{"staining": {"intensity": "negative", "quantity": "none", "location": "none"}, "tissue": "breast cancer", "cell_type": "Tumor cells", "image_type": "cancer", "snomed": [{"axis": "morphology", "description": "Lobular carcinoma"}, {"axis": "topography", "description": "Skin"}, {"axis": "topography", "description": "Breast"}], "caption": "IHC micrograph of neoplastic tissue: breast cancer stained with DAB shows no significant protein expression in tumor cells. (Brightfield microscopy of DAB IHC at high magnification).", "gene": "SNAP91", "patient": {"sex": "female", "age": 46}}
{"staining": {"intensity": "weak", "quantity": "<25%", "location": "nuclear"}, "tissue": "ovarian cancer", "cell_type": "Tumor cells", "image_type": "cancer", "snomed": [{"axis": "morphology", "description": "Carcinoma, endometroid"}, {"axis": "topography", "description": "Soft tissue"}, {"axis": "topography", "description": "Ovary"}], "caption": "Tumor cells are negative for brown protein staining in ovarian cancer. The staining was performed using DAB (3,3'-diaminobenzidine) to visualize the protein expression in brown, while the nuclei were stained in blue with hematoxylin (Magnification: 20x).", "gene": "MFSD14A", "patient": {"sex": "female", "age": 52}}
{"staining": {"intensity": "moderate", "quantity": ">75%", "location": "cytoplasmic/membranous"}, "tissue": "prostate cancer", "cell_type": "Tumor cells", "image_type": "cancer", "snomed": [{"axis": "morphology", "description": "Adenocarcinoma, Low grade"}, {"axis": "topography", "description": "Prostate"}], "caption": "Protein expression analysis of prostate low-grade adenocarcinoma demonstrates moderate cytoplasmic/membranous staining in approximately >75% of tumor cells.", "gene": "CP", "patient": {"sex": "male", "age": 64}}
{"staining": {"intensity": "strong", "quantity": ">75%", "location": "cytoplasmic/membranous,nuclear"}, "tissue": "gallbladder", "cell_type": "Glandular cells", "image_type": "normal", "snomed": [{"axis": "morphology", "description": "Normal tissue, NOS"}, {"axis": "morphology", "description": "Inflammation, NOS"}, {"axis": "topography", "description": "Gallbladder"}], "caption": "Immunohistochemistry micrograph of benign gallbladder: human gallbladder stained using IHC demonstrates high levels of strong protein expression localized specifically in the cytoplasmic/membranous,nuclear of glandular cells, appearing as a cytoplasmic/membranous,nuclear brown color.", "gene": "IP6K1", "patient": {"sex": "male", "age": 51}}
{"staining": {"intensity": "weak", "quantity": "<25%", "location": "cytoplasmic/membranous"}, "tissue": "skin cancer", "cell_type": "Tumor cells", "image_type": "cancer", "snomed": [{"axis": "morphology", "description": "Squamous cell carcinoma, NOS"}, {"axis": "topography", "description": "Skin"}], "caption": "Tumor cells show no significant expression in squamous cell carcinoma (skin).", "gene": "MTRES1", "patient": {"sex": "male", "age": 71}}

======

• Exercise brief:
In your reply, write out all of the material exactly as it was given.

• Expected answer:
{"staining": {"intensity": "negative", "quantity": "none", "location": "none"}, "tissue": "breast cancer", "cell_type": "Tumor cells", "image_type": "cancer", "snomed": [{"axis": "morphology", "description": "Lobular carcinoma"}, {"axis": "topography", "description": "Skin"}, {"axis": "topography", "description": "Breast"}], "caption": "IHC micrograph of neoplastic tissue: breast cancer stained with DAB shows no significant protein expression in tumor cells. (Brightfield microscopy of DAB IHC at high magnification).", "gene": "SNAP91", "patient": {"sex": "female", "age": 46}}
{"staining": {"intensity": "weak", "quantity": "<25%", "location": "nuclear"}, "tissue": "ovarian cancer", "cell_type": "Tumor cells", "image_type": "cancer", "snomed": [{"axis": "morphology", "description": "Carcinoma, endometroid"}, {"axis": "topography", "description": "Soft tissue"}, {"axis": "topography", "description": "Ovary"}], "caption": "Tumor cells are negative for brown protein staining in ovarian cancer. The staining was performed using DAB (3,3'-diaminobenzidine) to visualize the protein expression in brown, while the nuclei were stained in blue with hematoxylin (Magnification: 20x).", "gene": "MFSD14A", "patient": {"sex": "female", "age": 52}}
{"staining": {"intensity": "moderate", "quantity": ">75%", "location": "cytoplasmic/membranous"}, "tissue": "prostate cancer", "cell_type": "Tumor cells", "image_type": "cancer", "snomed": [{"axis": "morphology", "description": "Adenocarcinoma, Low grade"}, {"axis": "topography", "description": "Prostate"}], "caption": "Protein expression analysis of prostate low-grade adenocarcinoma demonstrates moderate cytoplasmic/membranous staining in approximately >75% of tumor cells.", "gene": "CP", "patient": {"sex": "male", "age": 64}}
{"staining": {"intensity": "strong", "quantity": ">75%", "location": "cytoplasmic/membranous,nuclear"}, "tissue": "gallbladder", "cell_type": "Glandular cells", "image_type": "normal", "snomed": [{"axis": "morphology", "description": "Normal tissue, NOS"}, {"axis": "morphology", "description": "Inflammation, NOS"}, {"axis": "topography", "description": "Gallbladder"}], "caption": "Immunohistochemistry micrograph of benign gallbladder: human gallbladder stained using IHC demonstrates high levels of strong protein expression localized specifically in the cytoplasmic/membranous,nuclear of glandular cells, appearing as a cytoplasmic/membranous,nuclear brown color.", "gene": "IP6K1", "patient": {"sex": "male", "age": 51}}
{"staining": {"intensity": "weak", "quantity": "<25%", "location": "cytoplasmic/membranous"}, "tissue": "skin cancer", "cell_type": "Tumor cells", "image_type": "cancer", "snomed": [{"axis": "morphology", "description": "Squamous cell carcinoma, NOS"}, {"axis": "topography", "description": "Skin"}], "caption": "Tumor cells show no significant expression in squamous cell carcinoma (skin).", "gene": "MTRES1", "patient": {"sex": "male", "age": 71}}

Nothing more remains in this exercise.